◆ Task directions
Where does the string "Locality" appear in the listing below? Copy every line where it does.

◆ Provided records

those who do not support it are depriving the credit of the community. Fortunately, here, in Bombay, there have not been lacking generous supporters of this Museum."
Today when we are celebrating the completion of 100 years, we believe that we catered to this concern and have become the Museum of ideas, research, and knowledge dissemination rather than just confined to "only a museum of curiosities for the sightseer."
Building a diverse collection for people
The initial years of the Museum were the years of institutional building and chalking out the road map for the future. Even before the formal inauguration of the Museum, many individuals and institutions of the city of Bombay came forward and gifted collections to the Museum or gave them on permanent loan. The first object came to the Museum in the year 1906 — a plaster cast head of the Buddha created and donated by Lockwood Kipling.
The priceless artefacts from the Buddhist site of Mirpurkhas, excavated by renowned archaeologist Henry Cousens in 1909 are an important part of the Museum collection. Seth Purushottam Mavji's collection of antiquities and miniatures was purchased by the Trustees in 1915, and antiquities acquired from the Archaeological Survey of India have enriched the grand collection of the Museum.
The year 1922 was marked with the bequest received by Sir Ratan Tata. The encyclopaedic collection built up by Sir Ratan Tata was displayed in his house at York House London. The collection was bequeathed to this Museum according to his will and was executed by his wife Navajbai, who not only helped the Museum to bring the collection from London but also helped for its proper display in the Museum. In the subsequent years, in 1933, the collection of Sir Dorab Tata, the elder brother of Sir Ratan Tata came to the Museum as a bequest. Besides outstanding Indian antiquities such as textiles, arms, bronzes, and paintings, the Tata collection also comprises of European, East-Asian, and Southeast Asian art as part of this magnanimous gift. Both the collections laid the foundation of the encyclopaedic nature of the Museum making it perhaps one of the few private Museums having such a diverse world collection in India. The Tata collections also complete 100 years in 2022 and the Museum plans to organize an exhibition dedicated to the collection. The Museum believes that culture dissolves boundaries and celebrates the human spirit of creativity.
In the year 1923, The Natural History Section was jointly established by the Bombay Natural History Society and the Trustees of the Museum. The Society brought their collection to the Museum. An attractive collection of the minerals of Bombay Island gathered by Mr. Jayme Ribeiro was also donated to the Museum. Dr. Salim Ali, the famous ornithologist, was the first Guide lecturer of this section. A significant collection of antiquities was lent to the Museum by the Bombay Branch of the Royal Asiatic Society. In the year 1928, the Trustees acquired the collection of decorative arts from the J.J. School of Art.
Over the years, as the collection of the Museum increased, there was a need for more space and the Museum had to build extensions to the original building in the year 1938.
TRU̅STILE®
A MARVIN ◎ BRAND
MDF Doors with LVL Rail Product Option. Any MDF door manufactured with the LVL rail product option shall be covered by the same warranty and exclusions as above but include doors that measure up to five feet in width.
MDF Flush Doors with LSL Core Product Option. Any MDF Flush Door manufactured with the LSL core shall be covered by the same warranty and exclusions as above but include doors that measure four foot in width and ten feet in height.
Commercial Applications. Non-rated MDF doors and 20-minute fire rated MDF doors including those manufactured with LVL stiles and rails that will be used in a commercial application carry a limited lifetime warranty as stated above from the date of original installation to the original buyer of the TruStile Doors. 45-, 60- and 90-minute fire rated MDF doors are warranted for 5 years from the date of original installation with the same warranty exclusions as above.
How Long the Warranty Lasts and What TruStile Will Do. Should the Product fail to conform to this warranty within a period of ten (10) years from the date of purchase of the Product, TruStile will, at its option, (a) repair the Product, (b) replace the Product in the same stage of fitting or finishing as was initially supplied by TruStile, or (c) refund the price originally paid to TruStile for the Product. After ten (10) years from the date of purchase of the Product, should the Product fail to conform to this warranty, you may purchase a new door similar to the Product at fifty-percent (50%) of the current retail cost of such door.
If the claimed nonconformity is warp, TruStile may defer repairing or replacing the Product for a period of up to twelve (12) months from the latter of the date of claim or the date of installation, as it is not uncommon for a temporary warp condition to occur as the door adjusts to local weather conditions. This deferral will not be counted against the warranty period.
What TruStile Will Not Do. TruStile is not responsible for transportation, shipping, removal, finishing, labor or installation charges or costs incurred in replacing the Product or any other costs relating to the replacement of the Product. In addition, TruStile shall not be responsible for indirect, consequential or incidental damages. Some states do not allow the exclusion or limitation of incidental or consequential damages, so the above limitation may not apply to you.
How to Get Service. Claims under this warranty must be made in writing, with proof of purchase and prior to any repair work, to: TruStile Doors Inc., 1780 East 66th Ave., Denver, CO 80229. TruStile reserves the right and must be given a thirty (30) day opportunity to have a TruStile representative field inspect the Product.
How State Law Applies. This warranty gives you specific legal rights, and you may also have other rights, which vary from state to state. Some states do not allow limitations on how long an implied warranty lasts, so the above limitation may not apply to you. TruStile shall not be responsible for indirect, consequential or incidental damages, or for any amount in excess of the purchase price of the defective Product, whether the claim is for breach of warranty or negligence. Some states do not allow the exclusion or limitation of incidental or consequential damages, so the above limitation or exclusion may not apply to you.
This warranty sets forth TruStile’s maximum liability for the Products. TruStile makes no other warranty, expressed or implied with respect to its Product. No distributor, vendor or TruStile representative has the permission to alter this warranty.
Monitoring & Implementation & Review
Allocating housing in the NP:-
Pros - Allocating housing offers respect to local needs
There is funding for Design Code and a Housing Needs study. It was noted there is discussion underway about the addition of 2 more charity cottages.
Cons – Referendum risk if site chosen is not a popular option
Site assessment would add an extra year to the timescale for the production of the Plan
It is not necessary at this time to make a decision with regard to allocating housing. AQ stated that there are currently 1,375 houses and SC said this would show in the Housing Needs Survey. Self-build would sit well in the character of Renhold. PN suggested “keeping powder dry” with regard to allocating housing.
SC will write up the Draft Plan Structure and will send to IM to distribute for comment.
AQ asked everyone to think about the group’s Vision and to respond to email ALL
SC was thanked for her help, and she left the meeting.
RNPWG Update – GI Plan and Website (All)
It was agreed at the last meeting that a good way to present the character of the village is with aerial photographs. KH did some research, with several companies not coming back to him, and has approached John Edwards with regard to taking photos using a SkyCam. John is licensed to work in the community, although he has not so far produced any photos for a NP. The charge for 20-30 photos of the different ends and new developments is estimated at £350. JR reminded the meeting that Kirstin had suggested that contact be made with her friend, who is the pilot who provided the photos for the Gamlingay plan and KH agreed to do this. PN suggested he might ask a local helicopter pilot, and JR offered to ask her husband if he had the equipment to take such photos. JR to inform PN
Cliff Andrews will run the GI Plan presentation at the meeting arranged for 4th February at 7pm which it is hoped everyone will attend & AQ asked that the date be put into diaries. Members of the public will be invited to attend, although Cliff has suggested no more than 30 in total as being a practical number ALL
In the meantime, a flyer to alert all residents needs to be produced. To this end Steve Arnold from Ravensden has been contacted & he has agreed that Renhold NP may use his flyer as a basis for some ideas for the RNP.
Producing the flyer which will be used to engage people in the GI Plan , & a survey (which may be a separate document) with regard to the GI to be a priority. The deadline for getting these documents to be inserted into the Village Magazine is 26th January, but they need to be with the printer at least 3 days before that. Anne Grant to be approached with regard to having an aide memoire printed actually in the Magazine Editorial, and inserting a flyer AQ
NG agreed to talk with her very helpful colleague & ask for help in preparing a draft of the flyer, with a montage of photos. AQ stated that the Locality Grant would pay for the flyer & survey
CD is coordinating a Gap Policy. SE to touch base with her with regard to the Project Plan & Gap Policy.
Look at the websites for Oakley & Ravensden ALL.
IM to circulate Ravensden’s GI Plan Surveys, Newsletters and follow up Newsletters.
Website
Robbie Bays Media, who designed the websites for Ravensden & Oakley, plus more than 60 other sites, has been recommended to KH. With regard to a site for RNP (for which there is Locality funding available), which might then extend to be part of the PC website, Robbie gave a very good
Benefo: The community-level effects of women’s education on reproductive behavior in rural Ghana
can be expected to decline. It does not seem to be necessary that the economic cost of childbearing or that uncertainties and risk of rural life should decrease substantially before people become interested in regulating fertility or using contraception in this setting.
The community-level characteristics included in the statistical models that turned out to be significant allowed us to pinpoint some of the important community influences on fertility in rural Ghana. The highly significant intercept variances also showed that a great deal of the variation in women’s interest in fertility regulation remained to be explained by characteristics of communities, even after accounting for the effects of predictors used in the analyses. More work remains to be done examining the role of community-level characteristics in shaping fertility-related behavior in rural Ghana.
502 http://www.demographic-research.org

◆ Solved problem
NG agreed to talk with her very helpful colleague & ask for help in preparing a draft of the flyer, with a montage of photos. AQ stated that the Locality Grant would pay for the flyer & survey
Robbie Bays Media, who designed the websites for Ravensden & Oakley, plus more than 60 other sites, has been recommended to KH. With regard to a site for RNP (for which there is Locality funding available), which might then extend to be part of the PC website, Robbie gave a very good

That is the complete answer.